1. It’s a strip tease
Though it doesn’t cost as much as Shadow Creek, which recently bumped its peak-season greens fees to $1,000, the Wynn still charges plenty: $600 a round. It does so with convenience as a calling card. As the lone resort course on the Strip, it’s the only spot in town where you can roll out of your penthouse suite, ride the elevator to the ground floor and stroll directly to the first tee.
2. It was going to be a water palace
Nearly four years ago, when then-CEO Steve Wynn closed the course, blueprints were in place to transform the site into Wynn Paradise Park, a lavish aquatic playland. But Wynn wound up resigning amid sexual misconduct allegations (he no longer has any involvement with the property), and the new brass determined that a pristine golf course made more sense than what amounted to a giant swimming pool.
3. It’s a Fazio, redux
Often, when a golf course gets reworked, a new architect is called upon. In this case, though, the ownership turned to the original designer, Tom Fazio, who carried out the job with his son, Logan.
4. It has a Rat Pack past
The Strip is not St. Andrews. No one would call it hallowed ground for golf. And yet there’s history here. Long before this property became the Wynn, it was home to the Desert Inn, a resort and casino with a course of the same name. The PGA Tour, Senior Tour and LPGA Tour all competed regularly on its fairways. So did Frankie, Dino and the boys.
5. The caddies are sticks
The Wynn’s loopers aren’t just pack mules who can work a laser. The caddie corps includes former collegiate golfers, mini-tour players and assorted others whom you wouldn’t want to face in a money game. In short, you can count on savvy insights, to say nothing of some very Vegas-sounding counsel, such as: “Take this one off the Barry Manilow sign.”
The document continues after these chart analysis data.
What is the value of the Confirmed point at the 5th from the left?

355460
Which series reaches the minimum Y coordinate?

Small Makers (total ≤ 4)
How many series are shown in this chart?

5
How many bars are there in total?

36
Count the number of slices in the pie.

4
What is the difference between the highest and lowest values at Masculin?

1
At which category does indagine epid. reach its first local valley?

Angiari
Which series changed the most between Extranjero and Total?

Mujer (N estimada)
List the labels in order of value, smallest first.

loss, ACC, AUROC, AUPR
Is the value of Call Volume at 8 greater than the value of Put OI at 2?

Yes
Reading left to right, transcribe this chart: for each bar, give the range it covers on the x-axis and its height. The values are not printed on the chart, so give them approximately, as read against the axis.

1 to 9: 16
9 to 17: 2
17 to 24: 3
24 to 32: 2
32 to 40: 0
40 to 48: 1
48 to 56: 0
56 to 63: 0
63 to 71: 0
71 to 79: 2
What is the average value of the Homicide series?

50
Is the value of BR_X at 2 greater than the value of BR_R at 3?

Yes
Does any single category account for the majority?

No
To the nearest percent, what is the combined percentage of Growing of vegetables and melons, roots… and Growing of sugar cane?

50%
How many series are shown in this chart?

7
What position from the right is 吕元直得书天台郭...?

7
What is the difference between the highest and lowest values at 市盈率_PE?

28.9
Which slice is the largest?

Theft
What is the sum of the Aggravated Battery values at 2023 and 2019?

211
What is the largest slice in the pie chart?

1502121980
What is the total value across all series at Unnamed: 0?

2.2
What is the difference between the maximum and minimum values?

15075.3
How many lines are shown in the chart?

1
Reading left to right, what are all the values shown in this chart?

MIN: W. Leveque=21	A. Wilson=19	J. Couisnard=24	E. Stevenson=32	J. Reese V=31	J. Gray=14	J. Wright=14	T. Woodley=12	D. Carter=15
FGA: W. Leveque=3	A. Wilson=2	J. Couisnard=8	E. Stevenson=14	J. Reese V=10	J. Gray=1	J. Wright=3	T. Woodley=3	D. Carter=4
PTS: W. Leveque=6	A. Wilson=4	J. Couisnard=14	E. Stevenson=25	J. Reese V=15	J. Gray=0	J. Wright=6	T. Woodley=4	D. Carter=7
6. It’s a mix of old and new
Though the rebuilt course has new greens and fairways and eight entirely new holes, it covers mostly the same footprint as its predecessor, and it preserves elements from its past, including more than 120 mature trees that date to the days of the Desert Inn. A dramatic waterfall still flows behind the 18th green, just as it did on the original Wynn course, though the hole, once a par-4, now plays as a par-3. Though Bryson and Brooks won’t be playing all 18 (theirs will be a 12-hole match, on a yet-to-be specified routing), you can bet they’ll be playing the closer. It’s just too much of a Vegas spectacle to omit.
7. Aces are wild
The odds are slim (roughly 12,500 to 1) but the payoff is fat. Anyone who makes a hole-in-one on the par-3 18th at the Wynn walks off with a cash prize of $10,000 from the resort. That rule does not apply to Brooks and Bryson, who will getting paid far more for their time in Vegas, whether they make an ace or not.